§ **原文**:
■ ■ ■ ■

素数表

Description

The young and very promising cryptographer Odd Even has implemented the security module of a large system with thousands of users, which is now in use in his company. The cryptographic keys are created from the product of two primes, and are believed to be secure because there is no known method for factoring such a product effectively. 
What Odd Even did not think of, was that both factors in a key should be large, not just their product. It is now possible that some of the users of the system have weak keys. In a desperate attempt not to be fired, Odd Even secretly goes through all the users keys, to check if they are strong enough. He uses his very poweful Atari, and is especially careful when checking his boss' key.

 

Input

The input consists of no more than 20 test cases. Each test case is a line with the integers 4 <= K <= 10 ¹⁰⁰ and 2 <= L <= 10 ⁶. K is the key itself, a product of two primes. L is the wanted minimum size of the factors in the key. The input set is terminated by a case where K = 0 and L = 0.

 

Output

For each number K, if one of its factors are strictly less than the required L, your program should output "BAD p", where p is the smallest factor in K. Otherwise, it should output "GOOD". Cases should be separated by a line-break.

 

Sample Input

143 10
143 20
667 20
667 30
2573 30
2573 40
0 0 

 

Sample Output

GOOD
BAD 11
GOOD
BAD 23
GOOD
BAD 31 

 

#include<iostream>
#include<cstdio>
#include<string>
#include<cmath>

using namespace std;

int kw[1001];
bool zhengchu(int n,int lkw)					//是否能整除？
{
	int sum=0;
	for(int i=lkw-1;i>=0;i--)

■ ■ ■ ■

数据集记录
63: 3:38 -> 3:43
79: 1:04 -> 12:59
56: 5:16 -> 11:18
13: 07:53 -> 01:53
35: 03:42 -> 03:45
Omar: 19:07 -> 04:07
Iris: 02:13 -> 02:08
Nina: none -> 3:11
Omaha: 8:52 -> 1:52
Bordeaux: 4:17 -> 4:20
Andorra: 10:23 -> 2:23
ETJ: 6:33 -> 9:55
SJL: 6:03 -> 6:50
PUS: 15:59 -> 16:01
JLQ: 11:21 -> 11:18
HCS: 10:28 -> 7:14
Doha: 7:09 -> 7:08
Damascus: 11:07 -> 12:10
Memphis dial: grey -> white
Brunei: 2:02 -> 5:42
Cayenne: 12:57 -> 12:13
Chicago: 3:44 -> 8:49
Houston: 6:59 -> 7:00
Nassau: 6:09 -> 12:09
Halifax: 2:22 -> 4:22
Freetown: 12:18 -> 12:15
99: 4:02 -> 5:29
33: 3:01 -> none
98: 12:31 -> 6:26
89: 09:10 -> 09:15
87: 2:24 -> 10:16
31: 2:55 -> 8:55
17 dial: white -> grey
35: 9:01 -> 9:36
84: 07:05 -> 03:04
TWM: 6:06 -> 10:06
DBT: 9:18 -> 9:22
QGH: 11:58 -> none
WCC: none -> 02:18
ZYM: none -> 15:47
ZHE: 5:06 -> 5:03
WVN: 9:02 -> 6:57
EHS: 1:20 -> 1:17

■ ■ ■ ■

§ **任务要求 A**:
根据原文，输入最多包含多少个测试用例？
§ **任务要求 B**:
判断下列说法是否与原文相符：(i) 输入在K和L都为0的一行处结束；(ii) 若某个因子严格小于L，程序应输出K的最大因子；(iii) 密钥由两个素数的乘积生成。
§ **任务要求 C**:
请照原样抄录原文中从"#include<iostream>"起至"for(int i=lkw-1;i>=0;i--)"止的这一段。
上面的列表出自另一来源。

§ **正确答案 A**:
不超过20个。

§ **正确答案 B**:
(i) 是。"The input set is terminated by a case where K = 0 and L = 0."
(ii) 否。"where p is the smallest factor in K"
(iii) 是。"The cryptographic keys are created from the product of two primes"

§ **正确答案 C**:
#include<iostream>
#include<cstdio>
#include<string>
#include<cmath>

using namespace std;

int kw[1001];
bool zhengchu(int n,int lkw)					//是否能整除？
{
	int sum=0;
	for(int i=lkw-1;i>=0;i--)